Texte de la page
|---|
Derrière les pyramides emblématiques, une gestion moins photogénique. La chambre régionale des comptes d'Occitanie épingle l'office de tourisme de La Grande-Motte dans un rapport rendu le 8 juillet : gouvernance défaillante, conflits d'intérêts et irrégularités dans la gestion du personnel. Aucune infraction pénale n'est établie ; présomption d'innocence.
Le trio de reproches est un grand classique du contrôle des satellites d'une collectivité. La gouvernance d'abord : qui décide, selon quelles règles, avec quels contrôles ? Les conflits d'intérêts ensuite : des décisions prises par des personnes ayant un intérêt personnel dans l'affaire. Les irrégularités RH enfin : recrutements, rémunérations ou temps de travail insuffisamment encadrés.
Un office du tourisme épinglé pour sa gouvernance : la station qui vend l'art de recevoir aurait, dit-on, oublié l'art de tenir ses comptes.
|---|
Données disponibles
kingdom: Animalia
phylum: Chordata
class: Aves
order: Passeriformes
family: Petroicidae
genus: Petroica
|---|
Consigne
Reproduisez à l'identique le passage du texte sur l'office de tourisme de La Grande-Motte, de « Derrière les pyramides » à « établie ; présomption d'innocence. ».

Solution
Derrière les pyramides emblématiques, une gestion moins photogénique. La chambre régionale des comptes d'Occitanie épingle l'office de tourisme de La Grande-Motte dans un rapport rendu le 8 juillet : gouvernance défaillante, conflits d'intérêts et irrégularités dans la gestion du personnel. Aucune infraction pénale n'est établie ; présomption d'innocence.